** Opening Listed records block **

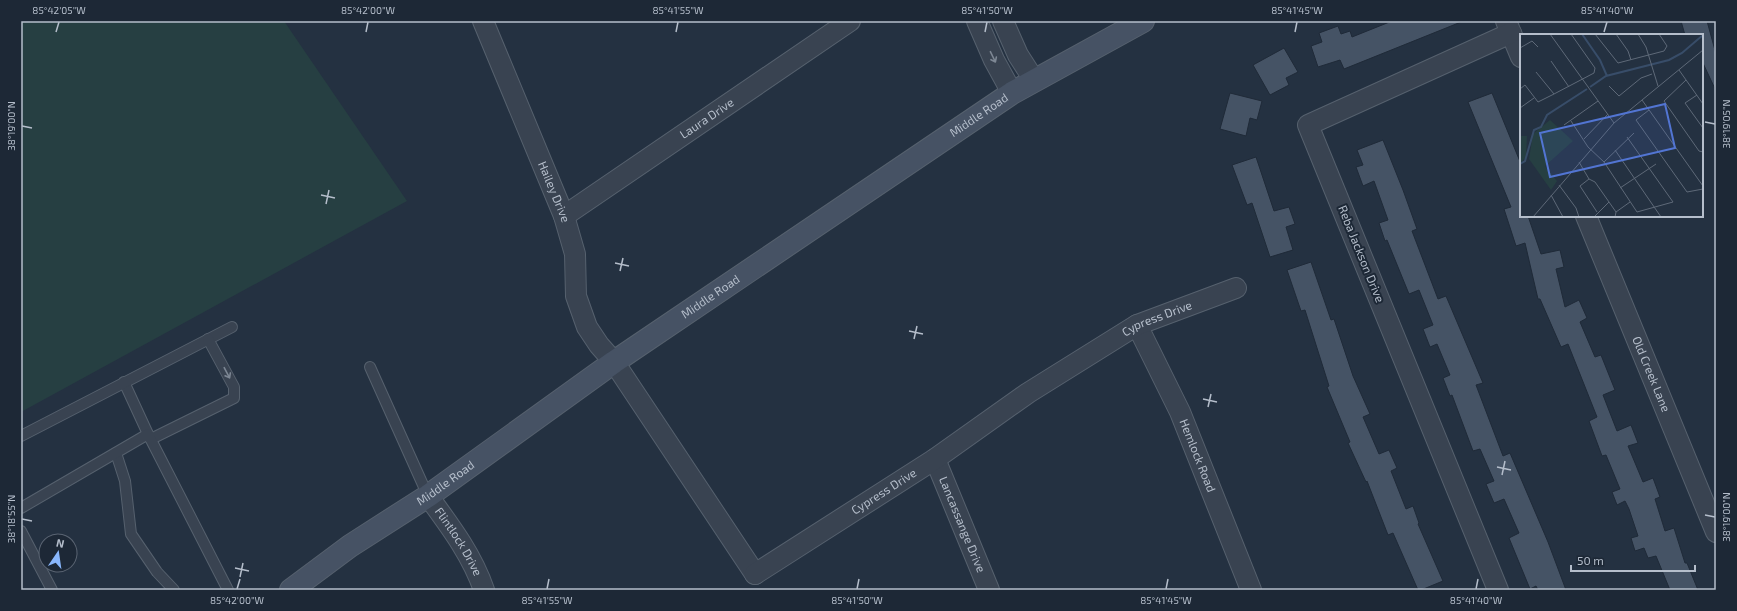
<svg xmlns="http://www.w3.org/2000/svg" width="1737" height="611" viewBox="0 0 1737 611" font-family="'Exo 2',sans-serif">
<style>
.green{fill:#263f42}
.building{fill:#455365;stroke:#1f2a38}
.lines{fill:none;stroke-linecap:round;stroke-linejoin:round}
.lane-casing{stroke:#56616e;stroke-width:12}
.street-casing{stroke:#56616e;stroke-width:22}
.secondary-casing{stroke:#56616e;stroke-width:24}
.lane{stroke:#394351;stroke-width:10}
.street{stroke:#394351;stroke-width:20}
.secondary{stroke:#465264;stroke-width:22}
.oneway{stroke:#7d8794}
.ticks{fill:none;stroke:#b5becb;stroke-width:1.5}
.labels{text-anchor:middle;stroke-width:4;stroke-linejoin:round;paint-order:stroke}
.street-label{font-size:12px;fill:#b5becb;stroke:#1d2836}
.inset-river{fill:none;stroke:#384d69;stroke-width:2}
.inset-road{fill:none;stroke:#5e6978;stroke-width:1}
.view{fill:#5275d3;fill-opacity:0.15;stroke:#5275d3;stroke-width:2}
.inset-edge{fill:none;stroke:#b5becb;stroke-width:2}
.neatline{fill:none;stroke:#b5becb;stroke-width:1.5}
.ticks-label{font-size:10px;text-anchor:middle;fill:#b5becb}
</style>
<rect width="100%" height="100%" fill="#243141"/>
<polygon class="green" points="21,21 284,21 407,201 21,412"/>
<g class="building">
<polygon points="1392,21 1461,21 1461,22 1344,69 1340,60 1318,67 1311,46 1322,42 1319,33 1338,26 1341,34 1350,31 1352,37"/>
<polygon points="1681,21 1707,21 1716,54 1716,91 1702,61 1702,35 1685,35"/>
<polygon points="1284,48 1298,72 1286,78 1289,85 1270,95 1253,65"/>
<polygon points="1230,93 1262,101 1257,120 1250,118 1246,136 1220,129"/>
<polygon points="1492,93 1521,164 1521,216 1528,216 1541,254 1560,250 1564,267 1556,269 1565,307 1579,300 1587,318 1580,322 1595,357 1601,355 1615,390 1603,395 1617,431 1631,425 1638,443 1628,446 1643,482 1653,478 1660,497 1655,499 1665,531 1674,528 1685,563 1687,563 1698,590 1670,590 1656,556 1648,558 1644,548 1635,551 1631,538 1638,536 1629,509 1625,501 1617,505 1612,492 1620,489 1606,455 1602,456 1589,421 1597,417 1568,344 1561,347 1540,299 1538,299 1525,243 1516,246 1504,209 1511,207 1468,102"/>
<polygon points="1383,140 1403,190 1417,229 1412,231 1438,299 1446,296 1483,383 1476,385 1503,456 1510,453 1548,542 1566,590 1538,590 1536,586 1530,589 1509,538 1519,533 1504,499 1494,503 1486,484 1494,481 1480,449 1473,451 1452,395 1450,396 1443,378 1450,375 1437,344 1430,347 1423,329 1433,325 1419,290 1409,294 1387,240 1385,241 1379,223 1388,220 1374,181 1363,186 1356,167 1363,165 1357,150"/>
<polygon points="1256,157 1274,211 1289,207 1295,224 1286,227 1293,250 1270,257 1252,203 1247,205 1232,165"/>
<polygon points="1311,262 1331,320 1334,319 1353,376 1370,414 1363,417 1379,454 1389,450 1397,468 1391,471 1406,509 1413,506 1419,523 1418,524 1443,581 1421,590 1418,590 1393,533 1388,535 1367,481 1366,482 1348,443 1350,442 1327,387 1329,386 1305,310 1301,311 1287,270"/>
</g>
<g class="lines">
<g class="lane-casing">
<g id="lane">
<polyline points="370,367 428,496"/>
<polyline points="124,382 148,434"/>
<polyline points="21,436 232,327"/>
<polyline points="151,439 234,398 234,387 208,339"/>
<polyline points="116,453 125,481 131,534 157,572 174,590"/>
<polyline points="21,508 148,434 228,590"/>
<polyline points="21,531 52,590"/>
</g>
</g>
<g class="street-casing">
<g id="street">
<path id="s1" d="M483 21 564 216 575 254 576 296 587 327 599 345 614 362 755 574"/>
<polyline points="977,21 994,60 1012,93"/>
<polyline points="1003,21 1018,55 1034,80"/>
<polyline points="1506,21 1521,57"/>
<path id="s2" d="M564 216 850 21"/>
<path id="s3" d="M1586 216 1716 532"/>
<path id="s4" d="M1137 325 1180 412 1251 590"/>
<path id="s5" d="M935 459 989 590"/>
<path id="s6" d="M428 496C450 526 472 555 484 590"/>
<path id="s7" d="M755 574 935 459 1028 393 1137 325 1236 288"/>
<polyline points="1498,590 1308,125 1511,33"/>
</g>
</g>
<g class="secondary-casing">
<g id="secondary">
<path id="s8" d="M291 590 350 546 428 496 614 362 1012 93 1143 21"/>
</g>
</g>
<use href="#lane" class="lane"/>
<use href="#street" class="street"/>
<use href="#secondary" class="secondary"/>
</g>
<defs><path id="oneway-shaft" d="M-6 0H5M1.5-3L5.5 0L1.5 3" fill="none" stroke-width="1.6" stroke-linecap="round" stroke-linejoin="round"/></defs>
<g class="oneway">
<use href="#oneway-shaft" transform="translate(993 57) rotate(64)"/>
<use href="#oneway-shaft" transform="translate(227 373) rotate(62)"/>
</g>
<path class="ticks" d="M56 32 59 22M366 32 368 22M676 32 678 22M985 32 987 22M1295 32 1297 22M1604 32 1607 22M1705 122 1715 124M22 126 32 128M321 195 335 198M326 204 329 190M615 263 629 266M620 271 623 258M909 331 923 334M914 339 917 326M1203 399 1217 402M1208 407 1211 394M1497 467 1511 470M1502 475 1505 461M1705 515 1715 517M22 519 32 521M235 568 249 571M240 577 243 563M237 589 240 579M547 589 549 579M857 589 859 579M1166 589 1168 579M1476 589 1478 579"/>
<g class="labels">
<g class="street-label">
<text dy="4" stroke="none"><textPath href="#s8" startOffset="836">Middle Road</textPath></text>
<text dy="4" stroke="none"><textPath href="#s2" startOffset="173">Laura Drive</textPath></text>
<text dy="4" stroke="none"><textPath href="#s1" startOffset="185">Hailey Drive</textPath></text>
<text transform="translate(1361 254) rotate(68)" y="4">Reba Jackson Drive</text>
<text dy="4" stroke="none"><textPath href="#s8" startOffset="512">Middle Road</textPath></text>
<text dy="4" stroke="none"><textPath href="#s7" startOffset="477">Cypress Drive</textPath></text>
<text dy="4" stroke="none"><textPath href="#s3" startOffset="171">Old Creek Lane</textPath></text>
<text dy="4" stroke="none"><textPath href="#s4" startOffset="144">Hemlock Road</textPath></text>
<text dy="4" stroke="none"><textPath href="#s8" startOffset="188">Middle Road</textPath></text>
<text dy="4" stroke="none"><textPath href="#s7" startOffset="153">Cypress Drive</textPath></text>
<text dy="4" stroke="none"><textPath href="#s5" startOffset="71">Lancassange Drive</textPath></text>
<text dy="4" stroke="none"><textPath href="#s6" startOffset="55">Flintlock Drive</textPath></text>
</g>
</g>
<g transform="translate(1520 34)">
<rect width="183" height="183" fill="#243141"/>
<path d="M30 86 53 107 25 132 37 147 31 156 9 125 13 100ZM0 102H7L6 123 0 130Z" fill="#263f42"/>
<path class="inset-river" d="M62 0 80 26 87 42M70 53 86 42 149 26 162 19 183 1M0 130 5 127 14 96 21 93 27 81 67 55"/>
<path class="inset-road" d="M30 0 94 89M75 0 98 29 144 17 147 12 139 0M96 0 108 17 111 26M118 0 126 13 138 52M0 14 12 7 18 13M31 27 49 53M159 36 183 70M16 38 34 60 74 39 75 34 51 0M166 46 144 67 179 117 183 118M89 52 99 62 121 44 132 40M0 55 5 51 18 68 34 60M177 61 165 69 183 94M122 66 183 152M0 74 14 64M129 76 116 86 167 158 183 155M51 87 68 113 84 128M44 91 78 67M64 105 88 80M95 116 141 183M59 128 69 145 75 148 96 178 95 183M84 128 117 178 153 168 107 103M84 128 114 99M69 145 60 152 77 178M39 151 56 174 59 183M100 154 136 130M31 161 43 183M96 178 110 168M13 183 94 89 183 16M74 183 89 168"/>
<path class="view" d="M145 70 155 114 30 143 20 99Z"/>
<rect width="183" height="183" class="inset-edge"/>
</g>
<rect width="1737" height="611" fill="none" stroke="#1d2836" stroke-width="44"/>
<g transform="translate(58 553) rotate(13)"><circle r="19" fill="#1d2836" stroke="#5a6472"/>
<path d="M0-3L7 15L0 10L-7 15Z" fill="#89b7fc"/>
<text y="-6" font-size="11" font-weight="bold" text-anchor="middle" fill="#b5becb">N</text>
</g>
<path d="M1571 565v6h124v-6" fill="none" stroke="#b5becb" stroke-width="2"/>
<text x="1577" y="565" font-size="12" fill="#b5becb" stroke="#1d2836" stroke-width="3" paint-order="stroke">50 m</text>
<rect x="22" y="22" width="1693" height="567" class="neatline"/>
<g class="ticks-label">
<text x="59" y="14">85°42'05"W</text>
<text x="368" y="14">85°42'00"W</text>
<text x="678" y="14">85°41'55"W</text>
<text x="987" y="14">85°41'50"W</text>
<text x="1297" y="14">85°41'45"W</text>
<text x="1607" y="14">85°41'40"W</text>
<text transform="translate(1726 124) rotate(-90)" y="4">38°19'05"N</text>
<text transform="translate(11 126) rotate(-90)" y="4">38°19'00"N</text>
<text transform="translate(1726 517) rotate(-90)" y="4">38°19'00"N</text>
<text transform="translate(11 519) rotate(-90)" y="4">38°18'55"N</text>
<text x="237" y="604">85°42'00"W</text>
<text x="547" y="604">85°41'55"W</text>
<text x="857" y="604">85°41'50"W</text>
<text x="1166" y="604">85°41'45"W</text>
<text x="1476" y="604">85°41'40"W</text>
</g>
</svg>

** Closing Listed records block **

* **What this task involves**
Your response should be each line that includes the word "lines", copied from the records.

* **Result of the exercise**
.lines{fill:none;stroke-linecap:round;stroke-linejoin:round}
<g class="lines">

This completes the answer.